Rep. Darrell Issa (R., Calif.) asked Facebook’s Mark Zuckerberg and Twitter CEO Parag Agrawal on Thursday to preserve all internal records related to the companies’ suppression of news coverage of Hunter Biden’s laptop in 2020, according to copies of the congressional preservation letters obtained by the Washington Free Beacon.
The congressman is asking Zuckerberg, Agrawal, Facebook communications director Andy Stone, and former Twitter CEO Jack Dorsey to "Immediately initiate document preservation for all materials relating to questions, inquiry, conversation, strategy, and response to the media reporting of the Hunter Biden laptop and/or its contents that first appeared in the New York Post on October 14, 2020," and to notify employees, consultants, and subcontractors who might have access to relevant materials.
Issa said his office is investigating efforts by social media outlets and Democratic operatives to stifle the New York Post bombshell story about Hunter Biden’s corrupt foreign business dealings, which was based on emails found on Hunter’s abandoned laptop.
"This is the scandal that Big Tech and the Democrat industrial complex wish would go away," Issa told the Free Beacon. "They know what they did, and of course they think they’ve gotten away with it. That’s why it’s critical that we not squander the opportunity for accountability."
Issa also sent preservation requests to top Biden 2020 campaign aides—including now-White House press secretary Jen Psaki and chief of staff Ron Klain—as well as a group of Biden-supporting former U.S. intelligence officials who claimed the laptop appeared to be part of a "Russian information operation."
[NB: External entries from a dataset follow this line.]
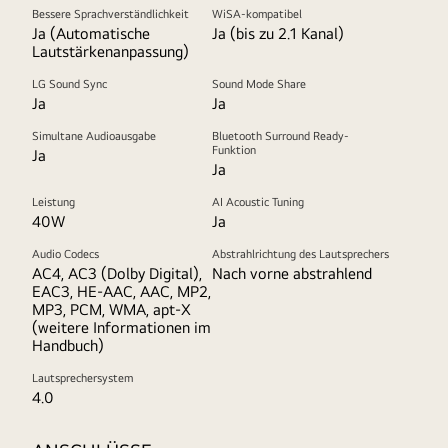
Bessere Sprachverständlichkeit
WiSA-kompatibel
Ja (Automatische
Ja (bis zu 2.1 Kanal)
Lautstärkenanpassung)
LG Sound Sync
Sound Mode Share
Ja
Ja
Simultane Audioausgabe
Bluetooth Surround Ready-
Funktion
Ja
Ja
Leistung
AI Acoustic Tuning
40W
Ja
Audio Codecs
Abstrahlrichtung des Lautsprechers
AC4, AC3 (Dolby Digital),
Nach vorne abstrahlend
EAC3, HE-AAC, AAC, MP2,
MP3, PCM, WMA, apt-X
(weitere Informationen im
Handbuch)
Lautsprechersystem
4.0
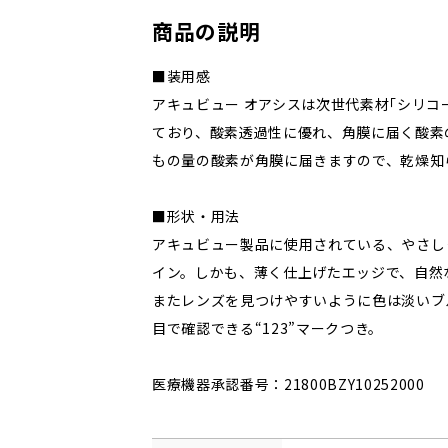
商品の説明
■装用感
アキュビュー オアシスは次世代素材｢シリコ
ており、酸素透過性に優れ、角膜に届く酸素の
もの量の酸素が角膜に届きますので、乾燥知
■形状・用法
アキュビュー製品に使用されている、やさし
イン。しかも、薄く仕上げたエッジで、自然
またレンズを見つけやすいように色は淡いブ
目で確認できる“123”マークつき。
医療機器承認番号：21800BZY10252000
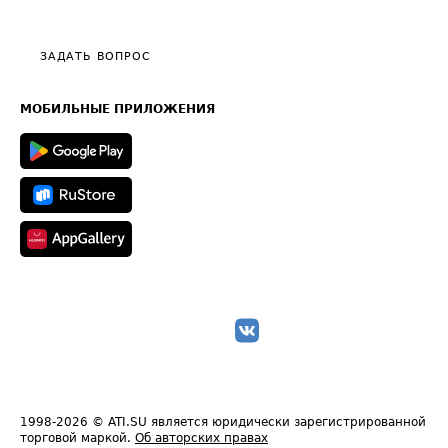
Эксклюзивные материалы
Тарифы
Видео по работе с ATI.SU
Политика конфиденциальности
Полезное по перевозкам
Общие положения
ЗАДАТЬ ВОПРОС
Часто задаваемые вопросы (FAQ)
Карта сайта
Техническая информация
МОБИЛЬНЫЕ ПРИЛОЖЕНИЯ
1998-2026
© ATI.SU является юридически зарегистрированной
торговой маркой.
Об авторских правах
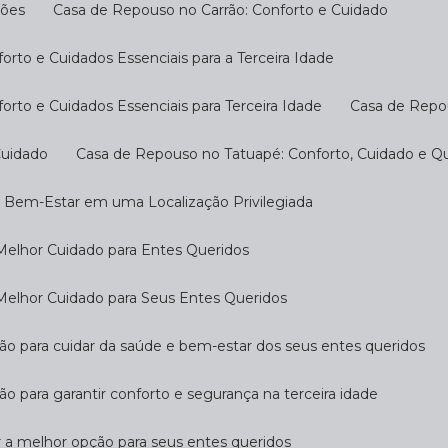
ções
Casa de Repouso no Carrão: Conforto e Cuidado
rto e Cuidados Essenciais para a Terceira Idade
rto e Cuidados Essenciais para Terceira Idade
Casa de Repo
Cuidado
Casa de Repouso no Tatuapé: Conforto, Cuidado e Qu
o Bem-Estar em uma Localização Privilegiada
Melhor Cuidado para Entes Queridos
Melhor Cuidado para Seus Entes Queridos
ção para cuidar da saúde e bem-estar dos seus entes queridos
ão para garantir conforto e segurança na terceira idade
r a melhor opção para seus entes queridos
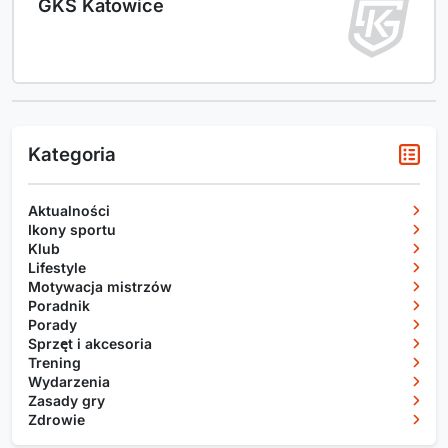
GKS Katowice
Kategoria
Aktualności
Ikony sportu
Klub
Lifestyle
Motywacja mistrzów
Poradnik
Porady
Sprzęt i akcesoria
Trening
Wydarzenia
Zasady gry
Zdrowie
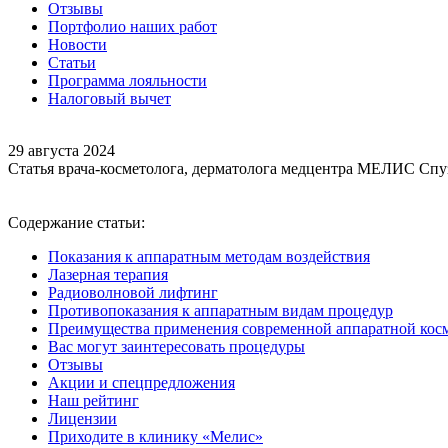
Отзывы
Портфолио наших работ
Новости
Статьи
Программа лояльности
Налоговый вычет
29 августа 2024
Статья врача-косметолога, дерматолога медцентра МЕЛИС Спу
Содержание статьи:
Показания к аппаратным методам воздействия
Лазерная терапия
Радиоволновой лифтинг
Противопоказания к аппаратным видам процедур
Преимущества применения современной аппаратной кос
Вас могут заинтересовать процедуры
Отзывы
Акции и спецпредложения
Наш рейтинг
Лицензии
Приходите в клинику «Мелис»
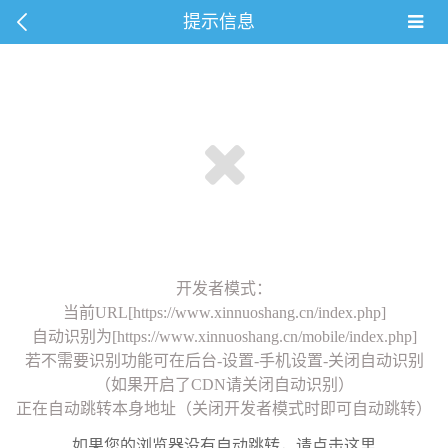
提示信息
开发者模式：
当前URL[https://www.xinnuoshang.cn/index.php]
自动识别为[https://www.xinnuoshang.cn/mobile/index.php]
若不需要识别功能可在后台-设置-手机设置-关闭自动识别
（如果开启了CDN请关闭自动识别）
正在自动跳转本身地址（关闭开发者模式时即可自动跳转）
如果您的浏览器没有自动跳转，请点击这里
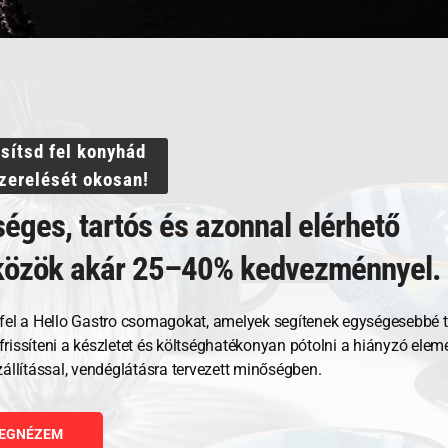
ssítsd fel konyhád
szerelését okosan!
éges, tartós és azonnal elérhető
közök akár 25–40% kedvezménnyel.
Kapcsolódó termékek
fel a Hello Gastro csomagokat, amelyek segítenek egységesebbé t
, frissíteni a készletet és költséghatékonyan pótolni a hiányzó ele
zállítással, vendéglátásra tervezett minőségben.
EGNÉZEM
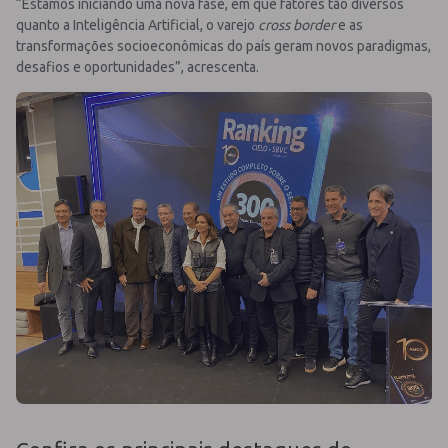
“Estamos iniciando uma nova fase, em que fatores tão diversos
quanto a Inteligência Artificial, o varejo
cross border
e as
transformações socioeconômicas do país geram novos paradigmas,
desafios e oportunidades”, acrescenta.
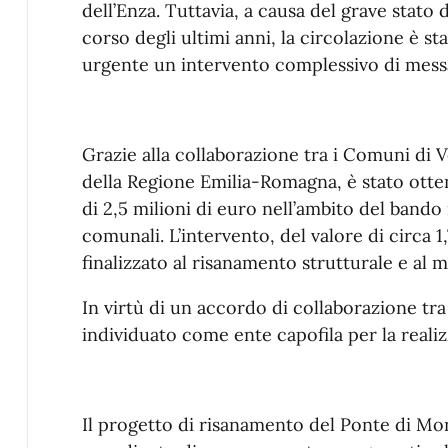
dell’Enza. Tuttavia, a causa del grave stato 
corso degli ultimi anni, la circolazione è s
urgente un intervento complessivo di messa
Grazie alla collaborazione tra i Comuni di 
della Regione Emilia-Romagna, è stato ott
di 2,5 milioni di euro nell’ambito del bando
comunali. L’intervento, del valore di circa 1,
finalizzato al risanamento strutturale e al 
In virtù di un accordo di collaborazione tr
individuato come ente capofila per la realiz
Il progetto di risanamento del Ponte di M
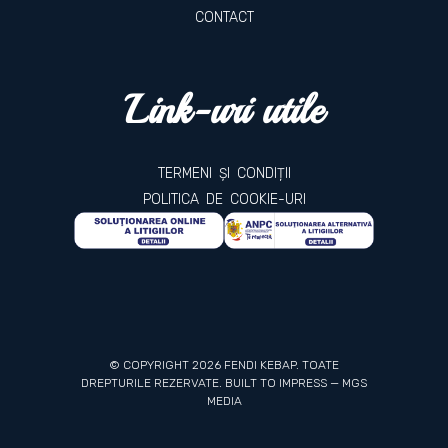
CONTACT
Link-uri utile
TERMENI ȘI CONDIȚII
POLITICA DE COOKIE-URI
© COPYRIGHT 2026 FENDI KEBAP. TOATE
DREPTURILE REZERVATE. BUILT TO IMPRESS —
MGS
MEDIA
The preservation requests don’t have the legal power of a congressional subpoena, but companies could take a political risk if they refuse to comply—particularly if Republicans gain the House majority next year, giving them control of investigative committees and subpoena authority.
Although there was no evidence in 2020 that the Post’s reporting was inaccurate—and even Hunter Biden didn’t deny that the emails were real—Democrats decried the story as Russian "misinformation," and Facebook and Twitter took unprecedented steps to prevent users from viewing or sharing it weeks before the election.
Facebook announced that it would be "reducing [the story’s] distribution on our platform" and changed its algorithm to make posts about the article less visible. Twitter locked the Post’s account and barred users from sharing the link, claiming it was "potentially harmful."
Facebook declined to comment.
Numerous other news outlets have since corroborated the Post’s reporting.